After two weeks of waiting, I got a letter in my mailbox with her return address. I put it in my bag and went to meet my friend Christina for lunch. She probably couldn’t figure out why I was acting so weird. I hadn’t really told any of my friends about my work as a PI. Finally, I told her what had happened. In typical Christina fashion, she demanded to know what it said. I told her I didn’t know because I hadn’t been able to open it. She insisted that I do it right away. Before I opened it, she made me promise that whatever was in that letter didn’t matter. It wasn’t going to change who I was as a person, and if it was negative, then it was NeverTooLate’s loss, not mine.

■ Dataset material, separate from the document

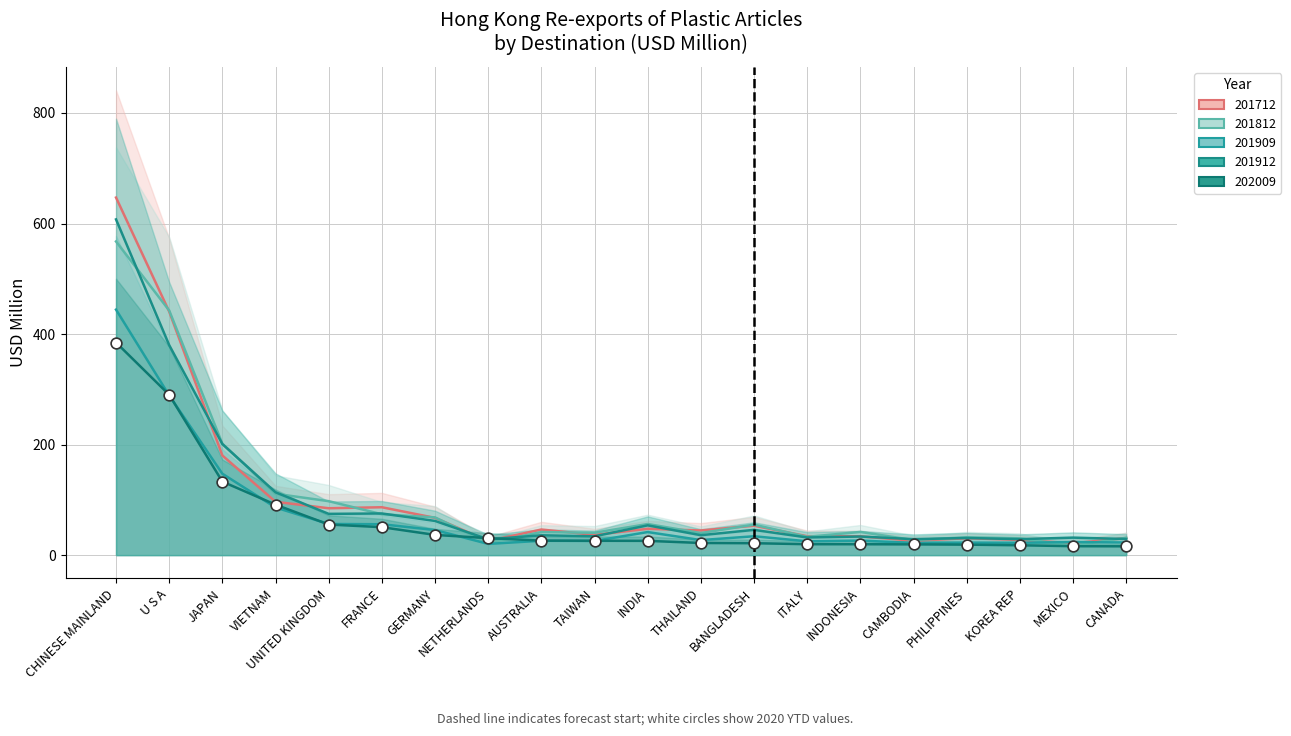

What is the total value across all series at AUSTRALIA?

176.0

NeverTooLate did want to talk to me. She told me about the circumstances around my adoption. That’s where this story becomes a Lifetime Movie. I’ll explain in the next blog post. She was shocked to hear from me, but knew that someday it was going to happen. She was married to SinginInTheRain, but wasn’t ready to tell him that I had gotten in touch with her, but hopefully would soon. She told me about my sisters, and about my medical background. Her daughters didn’t know about me, and they were too young to learn about me. She closed by telling me that if I ever needed anything, she would do her best to help me. She left her email. I emailed her back and we started a back and forth that would last for eight months.
I’ve probably read that email about ten times. I still take it out every now and then to look it over again. It changed my life. The person I was before had no idea where she came from and had never had any contact with NeverTooLate. NeverTooLate gave birth to me. She was my mother. Yet at the same time, she’ll never truly be my mother. She missed my childhood, she wasn’t there when I skinned my knee, she isn’t the one I call when I’m having a bad day. Yet she still gave birth to me, and she’s my link to the past. Without her, I wouldn’t be alive, and without her making the decisions that she made, I wouldn’t be the person that I am today. Not that it’s better, just different.